Charles Milliard est plus prudent. Il explique, avec raison, que la solution est de créer des places en garderie et d’exiger du gouvernement fédéral qu’il assume sa part des coûts. Il se dit tout de même prêt à utiliser la clause dérogatoire « s’il y avait des enjeux d’importances pour les familles québécoises ». On comprend que le nouveau chef du PLQ ne tient pas à désavouer l’ancien gouvernement Couillard, qui a été le premier à imposer cette loi discriminatoire à l’endroit des demandeurs d’asile.
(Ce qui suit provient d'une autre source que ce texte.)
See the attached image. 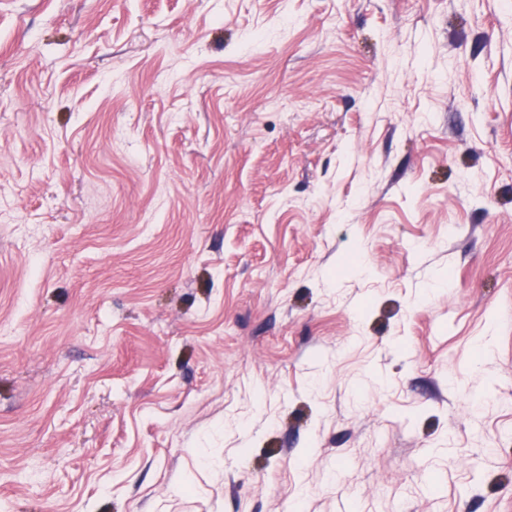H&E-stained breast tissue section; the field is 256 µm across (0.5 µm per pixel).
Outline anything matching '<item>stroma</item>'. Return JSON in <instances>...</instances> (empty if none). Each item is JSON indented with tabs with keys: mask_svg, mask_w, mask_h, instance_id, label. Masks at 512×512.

Assistons-nous à la naissance d’une nouvelle hiérarchie? De la constitution d’une société de castes? Au sommet, les natifs québécois qui paient des impôts. À l’échelon inférieur, les natifs retraités, étudiants, inaptes au travail, parents à temps plein… Tout en bas de l’échelle, les gens nés ailleurs, qui paient des impôts, mais qui ne peuvent pas prétendre aux mêmes services que ceux qui paient les paient « depuis toujours ». Qu’un tel discours puisse être tenu publiquement sans être remis en question devrait nous inquiéter.

Il n’est pas question ici de la légitimité de la Cour suprême du Canada. La Cour supérieure du Québec et la Cour d’appel du Québec étaient arrivées au même jugement que la Cour suprême. Et qu’on ne me parle pas de l’illégitimité de la Charte canadienne. La discrimination fondée sur le statut migratoire ou la condition sociale est interdite par la Charte québécoise des droits et libertés. Et faut-il rappeler que la Charte québécoise a été adoptée AVANT la Charte canadienne? Et adoptée à l’unanimité. C’était à l’époque où le Parti libéral du Québec et le Parti québécois s’intéressaient encore aux droits individuels.

Ce ne sont pas les demandeurs d’asile, ni les immigrants de manière générale qui nous menacent présentement. Ce sont les politiciens qui les pointent du doigt pour nous faire oublier leur propre responsabilité et celle du système économique qu’ils défendent.